J&K becomes top agenda item in UNHCR policy statement

By Muhammad Saleh Zaafir
March 18, 2018

ISLAMABAD: Jammu and Kashmir has become a top agenda item in the policy statement of the UN high commissioner of Human Rights (UNHCR) in its Geneva Headquarters as it happened for the first time in the history of the commission.

The UNHRC has included Kashmir in the list of other urgent international conflicts, like Syria. The human rights activist Ahmad Quraishi has said that UNHRC should focus on a disturbing emerging trend in Indian Held Kashmir (IHK) where some government’s officials gradually constrain the civic space through incremental actions that help them escape scrutiny.

During the 37th session of UN Human Rights Council (UNHRC) in Geneva, rights activist Ahmed Quraishi, representing the World Muslim Congress, thanked the UN panel for their work and their reports. As an example, he said, I would like to bring to this respected council the case of a young journalist from Indian-Held Kashmir.
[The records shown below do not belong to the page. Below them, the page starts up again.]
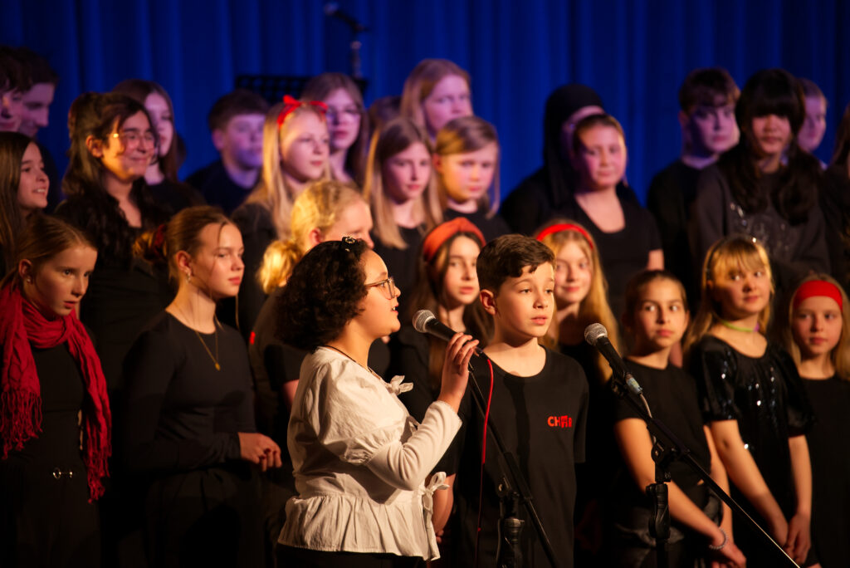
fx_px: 4252
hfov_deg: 11.4
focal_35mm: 180
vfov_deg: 7.6
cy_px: 284
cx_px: 425
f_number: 2.8
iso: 2500
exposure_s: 1/200
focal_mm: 180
He could be physically harmed or die because of his reporting work. His name is Salman Shah, and he is the chief correspondent for The Kashmiriyat newspaper. Last week, he was entering his house in the city of Srinagar, the capital of Indian Held Kashmir (IHK), when an Indian police officer lobbed a tear-gas shell at his doorstep.
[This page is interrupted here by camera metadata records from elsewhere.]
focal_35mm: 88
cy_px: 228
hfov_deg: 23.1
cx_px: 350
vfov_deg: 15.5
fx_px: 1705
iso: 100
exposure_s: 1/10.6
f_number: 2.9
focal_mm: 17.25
This Indian officer has in the past warned Salman Shah of dire consequences for his reporting on human rights violations by India's occupation army in Kashmir. The Indian police officer used the pretext of a stone-pelting incident in nearby neighborhood to attack the journalist living in a different neighborhood. India has a disturbing recent record of restricting civic space in the occupied territory of Kashmir. After the 33rd session of this council, Indian human rights lawyer Kartik Murukutla was detained and questioned upon landing in India. He works on Kashmir.
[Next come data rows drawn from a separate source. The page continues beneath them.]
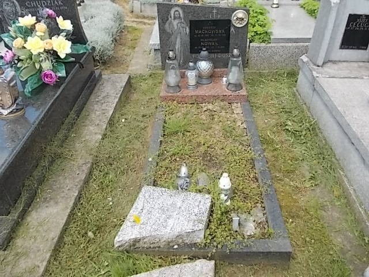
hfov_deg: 63.4
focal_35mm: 28
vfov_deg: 49.7
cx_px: 184
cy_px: 138
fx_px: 298
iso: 80
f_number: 2.7
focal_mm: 4
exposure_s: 1/320
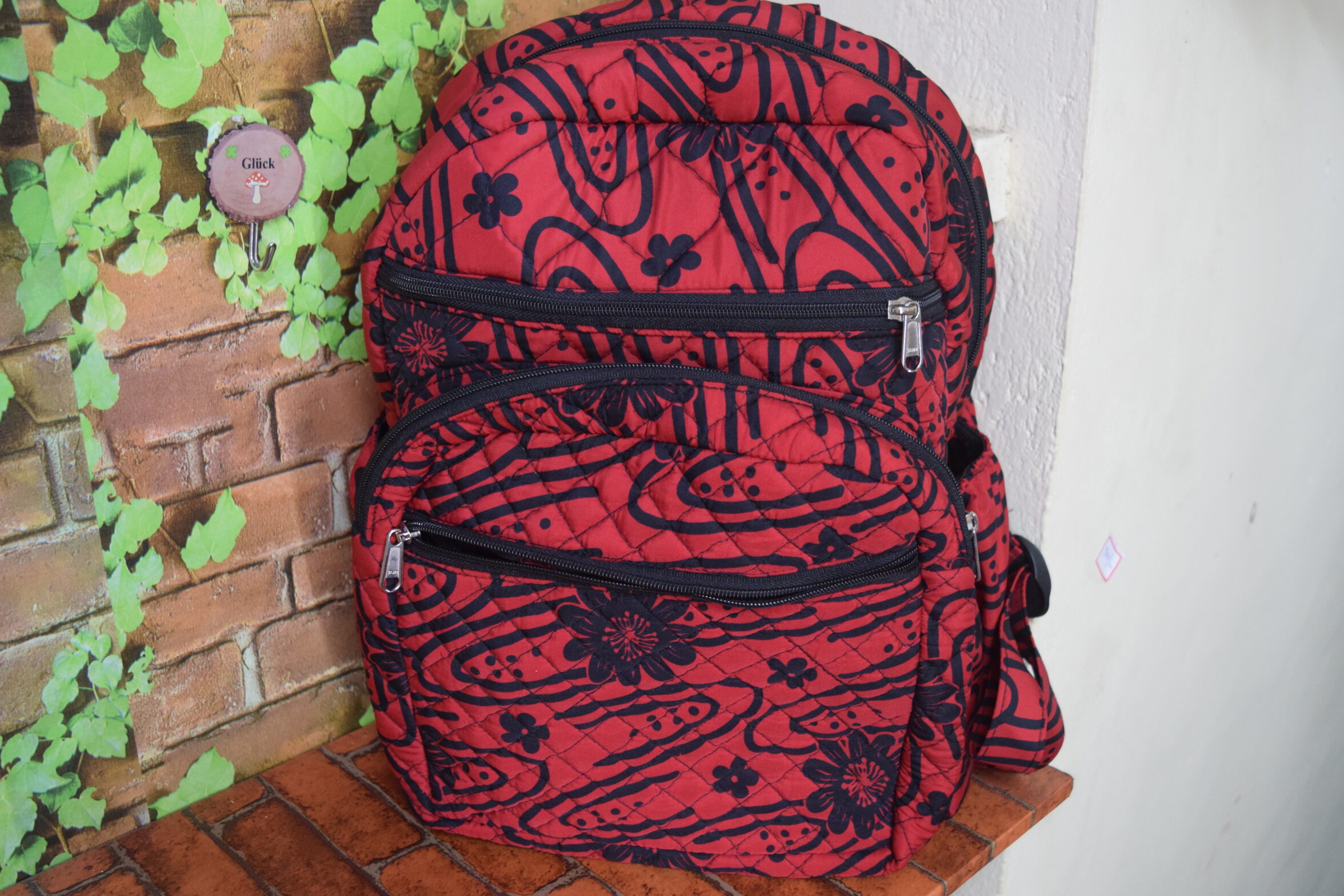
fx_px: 1402
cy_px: 442
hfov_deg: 51.2
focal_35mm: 38
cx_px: 681
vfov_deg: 35.5
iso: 1800
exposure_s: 1/60
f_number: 3.8
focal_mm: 23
Another prominent rights defender, Khurram Parvez, the Chairperson of Asian Federation against Involuntary Disappearances, was prevented at New Delhi airport from boarding a flight to attend the September 2016 session of this council. A Kashmiri delegation, representing both parts of the conflicted region, is in Geneva to participate in the 37th session of UN Human Rights Council.